北魏 (ほくぎ)
【概説】
中国の南北朝時代において、華北を統一して北朝の端緒を開いた鮮卑系の王朝。国家仏教を背景とした力強く厳格な仏像彫刻の様式を生み出し、朝鮮半島の三国(高句麗・百済・新羅)を経由して、日本の飛鳥文化に決定的な影響を与えた。
南北朝の興亡と北魏の仏教興隆
北魏は386年、鮮卑族の拓跋氏(たくばつし)によって建国され、439年に太武帝が華北を統一したことで、中国は南朝(漢人王朝)と北朝(非漢人王朝)が対峙する南北朝時代へと突入した。北魏は当初、道教を保護した太武帝の時代に仏教弾圧(三武一宗の法難の一つ)を行ったが、その後の文成帝や孝文帝の治世において仏教を国家鎮護の宗教として篤く保護する方針へと転換した。
この国家仏教の推進に伴い、首都平城(大同)の近郊に雲崗(うんこう)石窟、その後の洛陽遷都に伴い竜門(りゅうもん)石窟が造営された。これらの石窟寺院に刻まれた造像は、北魏の政治的威信を象徴するものであり、独自の力強く堅固な彫刻様式(北魏様式)を確立することとなった。この仏教美術の潮流が、高句麗や百済といった朝鮮半島の国々を介して、当時国家の形成期にあった倭国(日本)へと伝播していくことになる。
飛鳥美術に息づく「北魏様式」と止利仏師
飛鳥時代の前半期(推古朝)に開花した日本最初の仏教文化である飛鳥文化は、この北魏の美術様式から強烈な影響を受けている。その様式は「北魏様式(北魏式)」と呼ばれ、渡来人の技術集団を代表する止利仏師(鞍作鳥)によって日本国内で定着・展開された。

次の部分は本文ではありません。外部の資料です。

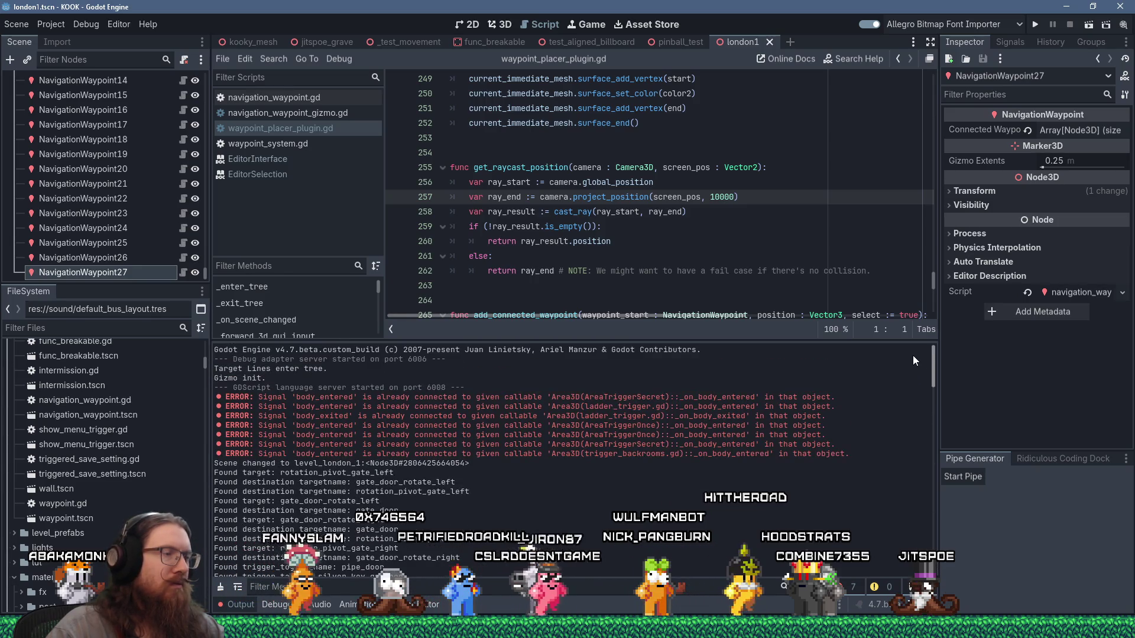
# Insert 'occasionally' before 'getting' in the GitHub comment draft
pyautogui.scroll(3)
pyautogui.scroll(3)
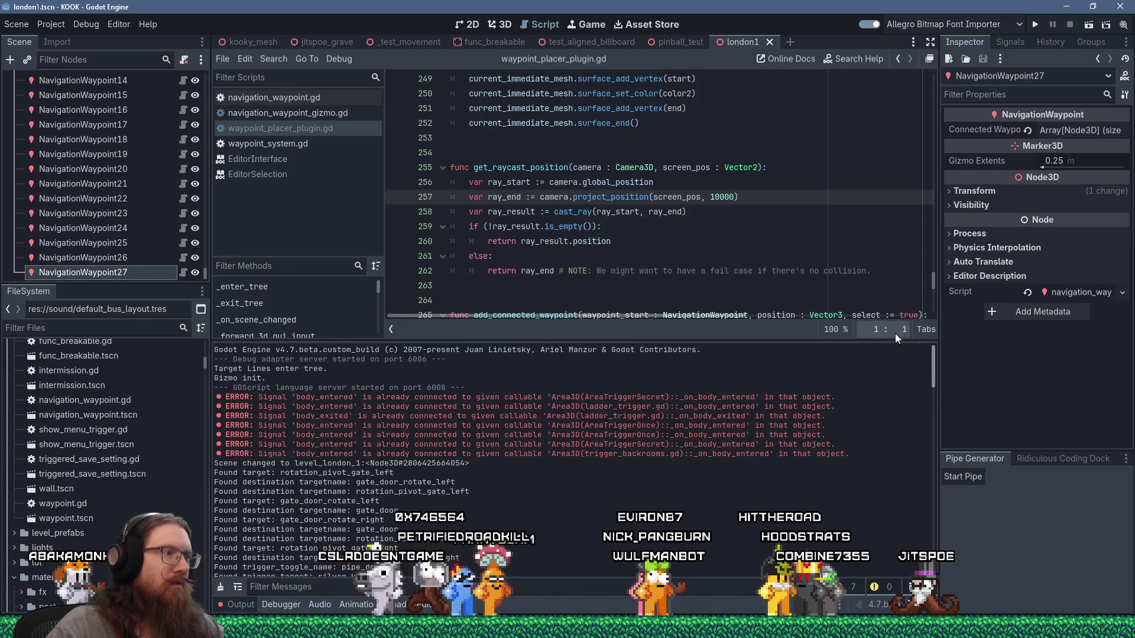
pyautogui.press('alt+Tab')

北魏様式の最大の特徴は、写実性よりも象徴性を重んじた幾何学的かつ直線の目立つ構成にある。具体的には、面長で厳しい表情、杏の種のような形をした杏仁形(きょうにんぎょう)の目、口元にかすかな微笑みを浮かべる古拙の微笑(アルカイックスマイル)、そして堂々とした体躯を包む左右対称で鋭いひだを持つ衣文(お衣の表現)などが挙げられる。止利仏師の代表作である法隆寺金堂釈迦三尊像や、現存する日本最古の仏像である飛鳥寺釈迦如来像(飛鳥大仏)は、北魏(特に竜門石窟賓陽中洞の石仏)の様式美を忠実に受け継いでいる。
南朝様式との比較と東アジアの国際情勢
飛鳥文化の仏像には、北魏様式のほかにも、南朝(梁など)の影響を受けた新羅や百済の仏像を経由して伝わった優美な「南朝様式」も存在する。中宮寺の弥勒菩薩半跏思惟像や、広隆寺の弥勒菩薩半跏思惟像に見られる柔らかく写実的な肉体表現や自然な衣文は、北魏様式の厳格さとは対照的である。
このように、日本の仏教受容期において北魏の文化が色濃く現れた背景には、当時の緊迫した東アジア情勢がある。倭国は、朝鮮半島における新羅や高句麗との対立の中で、先進的な軍事・統治技術だけでなく、国家を統合する象徴としての仏教を希求した。北朝・北魏の「皇帝即如来(皇帝は現世の仏である)」という国家仏教的な思想と、その権威を視覚化する北魏様式の仏像は、中央集権化と天皇の権威確立を急ぐ蘇我氏や聖徳太子(厩戸王)らにとって、極めて魅力的なモデルであったと考えられる。